Among her teammates is Jasmine Rashid ’18, whose upbringing in a highly class-stratified community on Long Island sparked her interest in exploring economic inequality. Working with Simon, Rashid helped develop Candide’s Real Money Moves campaign to encourage divestment from private prisons. She also helped launch the $40 million Olamina Fund, focused on lending to “historically disinvested communities in rural America, the deep South, and Native country.”
Rashid named the fund after the protagonist of Octavia Butler’s Parable of the Sower, a novel she fell in love as a senior at Swarthmore.
“I actually started out Swarthmore as an economics major,” she says. “But I learned fairly quickly it was hard for me to stay focused just working with equations.” Instead, she wanted to talk about capital in the context of power, history, and society. “A special major in peace & conflict studies allowed a more nuanced exploration of that for me,” she adds, “and prepared me to begin drawing clear connections between money and justice — or lack thereof — in any social issue I encountered.”

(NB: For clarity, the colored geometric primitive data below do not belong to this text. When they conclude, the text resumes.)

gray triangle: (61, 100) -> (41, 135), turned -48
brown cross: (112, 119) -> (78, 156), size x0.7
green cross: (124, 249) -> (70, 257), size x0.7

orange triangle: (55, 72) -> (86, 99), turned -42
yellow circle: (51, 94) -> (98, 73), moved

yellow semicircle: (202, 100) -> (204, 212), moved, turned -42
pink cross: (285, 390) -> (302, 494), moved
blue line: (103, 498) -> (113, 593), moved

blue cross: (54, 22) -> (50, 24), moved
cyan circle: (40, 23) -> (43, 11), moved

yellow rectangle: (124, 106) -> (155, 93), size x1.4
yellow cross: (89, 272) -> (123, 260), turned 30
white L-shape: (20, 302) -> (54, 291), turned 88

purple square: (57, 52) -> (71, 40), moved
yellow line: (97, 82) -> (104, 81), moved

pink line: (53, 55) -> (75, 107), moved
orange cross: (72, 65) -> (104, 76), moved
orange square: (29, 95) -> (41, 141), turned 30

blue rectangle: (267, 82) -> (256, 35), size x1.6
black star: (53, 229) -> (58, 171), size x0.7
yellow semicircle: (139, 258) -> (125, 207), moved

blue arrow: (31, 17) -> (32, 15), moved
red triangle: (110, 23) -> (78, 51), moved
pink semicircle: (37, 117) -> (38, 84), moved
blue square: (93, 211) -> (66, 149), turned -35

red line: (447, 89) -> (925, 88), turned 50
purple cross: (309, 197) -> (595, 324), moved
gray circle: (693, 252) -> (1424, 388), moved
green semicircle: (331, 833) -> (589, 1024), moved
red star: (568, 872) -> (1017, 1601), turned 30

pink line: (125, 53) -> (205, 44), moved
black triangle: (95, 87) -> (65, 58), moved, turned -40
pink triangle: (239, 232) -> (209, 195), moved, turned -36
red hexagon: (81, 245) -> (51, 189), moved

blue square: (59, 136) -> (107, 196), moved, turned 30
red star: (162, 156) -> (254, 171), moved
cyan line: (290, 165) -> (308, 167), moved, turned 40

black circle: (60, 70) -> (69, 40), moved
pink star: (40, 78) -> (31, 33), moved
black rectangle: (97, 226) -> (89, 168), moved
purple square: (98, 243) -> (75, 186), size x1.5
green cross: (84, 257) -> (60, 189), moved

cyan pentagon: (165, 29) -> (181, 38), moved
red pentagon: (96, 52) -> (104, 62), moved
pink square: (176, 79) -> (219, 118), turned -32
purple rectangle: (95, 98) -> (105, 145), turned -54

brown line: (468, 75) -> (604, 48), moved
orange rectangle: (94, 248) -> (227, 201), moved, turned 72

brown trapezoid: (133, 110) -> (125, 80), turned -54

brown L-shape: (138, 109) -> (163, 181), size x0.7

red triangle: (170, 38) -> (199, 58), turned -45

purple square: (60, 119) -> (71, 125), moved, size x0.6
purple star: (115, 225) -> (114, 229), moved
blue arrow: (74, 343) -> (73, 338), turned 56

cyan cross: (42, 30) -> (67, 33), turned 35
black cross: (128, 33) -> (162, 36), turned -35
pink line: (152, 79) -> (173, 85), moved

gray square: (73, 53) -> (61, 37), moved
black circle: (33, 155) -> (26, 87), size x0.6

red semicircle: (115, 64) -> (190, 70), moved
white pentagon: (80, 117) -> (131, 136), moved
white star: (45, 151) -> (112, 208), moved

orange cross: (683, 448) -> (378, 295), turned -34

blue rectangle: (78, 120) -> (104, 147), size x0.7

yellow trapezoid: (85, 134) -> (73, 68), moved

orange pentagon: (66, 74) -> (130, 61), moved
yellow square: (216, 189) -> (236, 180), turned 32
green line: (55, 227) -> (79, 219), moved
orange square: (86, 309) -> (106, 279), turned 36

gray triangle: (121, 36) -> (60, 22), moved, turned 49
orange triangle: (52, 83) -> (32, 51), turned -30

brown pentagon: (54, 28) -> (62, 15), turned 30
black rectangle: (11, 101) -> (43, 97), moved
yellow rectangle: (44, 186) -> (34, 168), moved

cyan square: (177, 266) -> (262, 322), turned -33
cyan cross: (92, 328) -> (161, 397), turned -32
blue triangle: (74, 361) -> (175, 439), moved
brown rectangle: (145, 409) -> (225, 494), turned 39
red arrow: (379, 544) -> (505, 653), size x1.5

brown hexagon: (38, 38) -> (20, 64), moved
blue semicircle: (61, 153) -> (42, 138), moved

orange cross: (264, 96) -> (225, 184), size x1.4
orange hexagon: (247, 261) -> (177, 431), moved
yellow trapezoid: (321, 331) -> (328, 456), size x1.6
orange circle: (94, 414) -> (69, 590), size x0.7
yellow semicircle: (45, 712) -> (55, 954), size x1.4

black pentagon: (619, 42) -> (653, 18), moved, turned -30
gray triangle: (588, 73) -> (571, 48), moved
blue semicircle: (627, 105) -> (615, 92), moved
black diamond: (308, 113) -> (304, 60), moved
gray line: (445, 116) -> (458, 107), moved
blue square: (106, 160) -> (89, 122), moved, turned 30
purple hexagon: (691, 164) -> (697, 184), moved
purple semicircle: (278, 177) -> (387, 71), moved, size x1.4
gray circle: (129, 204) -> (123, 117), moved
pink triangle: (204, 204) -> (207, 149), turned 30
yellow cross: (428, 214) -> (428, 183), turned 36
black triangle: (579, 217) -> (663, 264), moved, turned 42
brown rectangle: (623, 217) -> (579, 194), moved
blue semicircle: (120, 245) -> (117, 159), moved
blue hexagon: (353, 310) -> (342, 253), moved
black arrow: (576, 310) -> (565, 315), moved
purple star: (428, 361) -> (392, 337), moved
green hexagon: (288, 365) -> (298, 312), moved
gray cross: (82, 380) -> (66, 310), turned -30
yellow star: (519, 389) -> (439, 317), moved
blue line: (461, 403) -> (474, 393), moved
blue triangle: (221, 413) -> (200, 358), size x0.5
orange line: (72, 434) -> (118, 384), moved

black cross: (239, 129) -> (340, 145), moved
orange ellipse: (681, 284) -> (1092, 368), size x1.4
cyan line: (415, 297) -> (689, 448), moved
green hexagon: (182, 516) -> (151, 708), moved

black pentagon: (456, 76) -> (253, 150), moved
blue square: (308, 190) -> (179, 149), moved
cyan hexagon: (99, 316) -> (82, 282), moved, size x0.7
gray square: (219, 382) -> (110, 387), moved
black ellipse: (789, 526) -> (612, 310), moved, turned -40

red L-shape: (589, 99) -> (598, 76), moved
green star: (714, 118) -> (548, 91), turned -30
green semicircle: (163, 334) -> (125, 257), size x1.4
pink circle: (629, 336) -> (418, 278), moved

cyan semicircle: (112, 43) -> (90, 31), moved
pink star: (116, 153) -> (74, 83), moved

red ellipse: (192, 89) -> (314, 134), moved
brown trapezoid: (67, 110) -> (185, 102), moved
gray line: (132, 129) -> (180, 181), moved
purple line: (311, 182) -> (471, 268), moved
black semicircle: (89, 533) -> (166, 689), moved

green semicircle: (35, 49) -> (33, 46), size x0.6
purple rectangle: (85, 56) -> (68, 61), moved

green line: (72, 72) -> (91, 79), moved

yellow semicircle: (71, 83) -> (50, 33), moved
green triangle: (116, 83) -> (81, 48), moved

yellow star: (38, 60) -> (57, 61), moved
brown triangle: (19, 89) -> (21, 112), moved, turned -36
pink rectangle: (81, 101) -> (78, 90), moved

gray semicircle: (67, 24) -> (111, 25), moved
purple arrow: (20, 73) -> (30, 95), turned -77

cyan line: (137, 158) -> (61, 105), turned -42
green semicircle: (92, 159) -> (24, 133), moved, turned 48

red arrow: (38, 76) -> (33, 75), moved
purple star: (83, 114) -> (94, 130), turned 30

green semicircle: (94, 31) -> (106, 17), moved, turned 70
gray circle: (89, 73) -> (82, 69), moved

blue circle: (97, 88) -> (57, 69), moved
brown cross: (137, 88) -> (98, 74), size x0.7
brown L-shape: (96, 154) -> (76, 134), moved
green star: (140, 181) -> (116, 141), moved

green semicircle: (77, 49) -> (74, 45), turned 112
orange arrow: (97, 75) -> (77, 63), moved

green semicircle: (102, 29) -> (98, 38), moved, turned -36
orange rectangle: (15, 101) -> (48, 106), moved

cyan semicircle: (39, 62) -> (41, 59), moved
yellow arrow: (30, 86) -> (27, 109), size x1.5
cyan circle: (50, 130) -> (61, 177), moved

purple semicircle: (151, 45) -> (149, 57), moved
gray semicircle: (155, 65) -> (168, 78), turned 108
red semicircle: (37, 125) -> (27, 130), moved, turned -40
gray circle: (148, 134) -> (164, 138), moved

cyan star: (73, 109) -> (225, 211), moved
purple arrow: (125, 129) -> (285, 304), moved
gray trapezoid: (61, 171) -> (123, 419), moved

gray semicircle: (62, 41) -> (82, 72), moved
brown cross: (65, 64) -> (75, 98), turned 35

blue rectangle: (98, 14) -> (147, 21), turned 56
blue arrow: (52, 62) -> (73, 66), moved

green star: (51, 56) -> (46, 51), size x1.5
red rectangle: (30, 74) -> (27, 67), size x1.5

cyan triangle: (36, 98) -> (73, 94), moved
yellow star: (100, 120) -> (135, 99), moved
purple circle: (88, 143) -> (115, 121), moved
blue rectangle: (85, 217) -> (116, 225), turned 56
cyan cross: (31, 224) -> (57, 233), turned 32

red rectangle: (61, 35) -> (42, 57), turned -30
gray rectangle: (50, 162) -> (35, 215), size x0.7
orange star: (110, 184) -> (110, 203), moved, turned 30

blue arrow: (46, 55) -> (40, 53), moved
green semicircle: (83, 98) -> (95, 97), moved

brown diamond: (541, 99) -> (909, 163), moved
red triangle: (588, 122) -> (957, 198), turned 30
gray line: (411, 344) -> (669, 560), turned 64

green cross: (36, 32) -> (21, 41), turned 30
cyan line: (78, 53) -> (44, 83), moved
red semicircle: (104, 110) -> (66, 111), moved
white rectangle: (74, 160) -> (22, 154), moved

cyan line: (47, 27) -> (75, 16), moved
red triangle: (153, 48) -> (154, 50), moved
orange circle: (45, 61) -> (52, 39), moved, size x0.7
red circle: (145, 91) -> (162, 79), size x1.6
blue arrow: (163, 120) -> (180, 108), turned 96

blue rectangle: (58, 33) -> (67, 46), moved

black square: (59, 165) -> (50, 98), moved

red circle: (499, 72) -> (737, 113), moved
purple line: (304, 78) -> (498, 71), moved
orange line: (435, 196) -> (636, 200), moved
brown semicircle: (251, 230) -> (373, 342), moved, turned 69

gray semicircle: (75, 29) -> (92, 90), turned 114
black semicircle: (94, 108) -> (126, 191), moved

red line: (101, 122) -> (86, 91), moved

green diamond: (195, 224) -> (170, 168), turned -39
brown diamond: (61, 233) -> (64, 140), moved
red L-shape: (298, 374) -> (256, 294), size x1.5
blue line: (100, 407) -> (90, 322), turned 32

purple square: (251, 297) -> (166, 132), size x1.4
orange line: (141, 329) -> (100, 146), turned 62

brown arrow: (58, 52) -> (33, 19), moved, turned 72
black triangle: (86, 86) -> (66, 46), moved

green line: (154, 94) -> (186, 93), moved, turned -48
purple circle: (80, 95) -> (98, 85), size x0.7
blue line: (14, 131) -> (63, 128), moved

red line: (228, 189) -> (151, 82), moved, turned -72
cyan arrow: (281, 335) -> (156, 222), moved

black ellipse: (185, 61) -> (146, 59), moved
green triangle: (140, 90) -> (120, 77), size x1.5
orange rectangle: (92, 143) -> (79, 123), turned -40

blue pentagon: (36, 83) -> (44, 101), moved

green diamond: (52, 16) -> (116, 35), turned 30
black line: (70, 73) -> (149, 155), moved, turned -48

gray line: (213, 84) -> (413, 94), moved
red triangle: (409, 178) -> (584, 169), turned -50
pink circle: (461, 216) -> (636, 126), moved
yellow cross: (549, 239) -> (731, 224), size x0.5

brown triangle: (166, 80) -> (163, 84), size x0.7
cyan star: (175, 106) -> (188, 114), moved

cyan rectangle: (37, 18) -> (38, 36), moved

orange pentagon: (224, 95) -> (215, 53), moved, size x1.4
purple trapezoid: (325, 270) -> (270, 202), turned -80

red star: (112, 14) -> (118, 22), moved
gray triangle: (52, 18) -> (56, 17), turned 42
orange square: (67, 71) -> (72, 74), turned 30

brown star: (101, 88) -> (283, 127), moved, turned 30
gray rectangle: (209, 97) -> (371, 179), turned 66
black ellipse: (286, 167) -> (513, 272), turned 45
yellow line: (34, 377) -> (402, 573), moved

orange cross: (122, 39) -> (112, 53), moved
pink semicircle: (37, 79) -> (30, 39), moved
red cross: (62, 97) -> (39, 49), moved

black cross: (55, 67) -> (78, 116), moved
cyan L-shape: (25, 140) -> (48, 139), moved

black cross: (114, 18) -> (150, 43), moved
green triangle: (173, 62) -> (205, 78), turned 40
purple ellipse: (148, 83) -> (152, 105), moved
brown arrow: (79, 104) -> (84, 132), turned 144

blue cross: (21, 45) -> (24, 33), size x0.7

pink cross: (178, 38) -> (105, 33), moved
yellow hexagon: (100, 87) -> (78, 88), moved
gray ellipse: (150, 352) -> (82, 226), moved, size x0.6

For Simon, a similar connection was made in 2002, during her sophomore year in college. Troubled by the lack of protections offered to LGBTQ employees at Lockheed Martin, which was part of Swarthmore’s investment portfolio, Simon proposed that the College file a shareholder resolution with the aerospace and defense company. The resolution was hugely successful: Lockheed added sexual orientation to its nondiscrimination policy, and — through persuasion from Simon and other activists — three other large companies in the College’s portfolio made similar changes, as well.
“It was really because Swarthmore had faith in young people to not only think about how to make a difference but get real experience,” she says. “I was the first student since the apartheid era to have filed a shareholder resolution, and that led to students across the country reaching out and saying, ‘This is amazing. How can we do that?’”
The actions motivated Simon to found the Responsible Endowments Coalition, which at its height was on more than 100 U.S. college campuses influencing more than $150 billion. They also created a career path for Simon, “even if I wouldn’t have known it at the time,” she says.
“My objective was always strategic activism,” she adds, “and I learned that impact investing was an incredible way to do that.”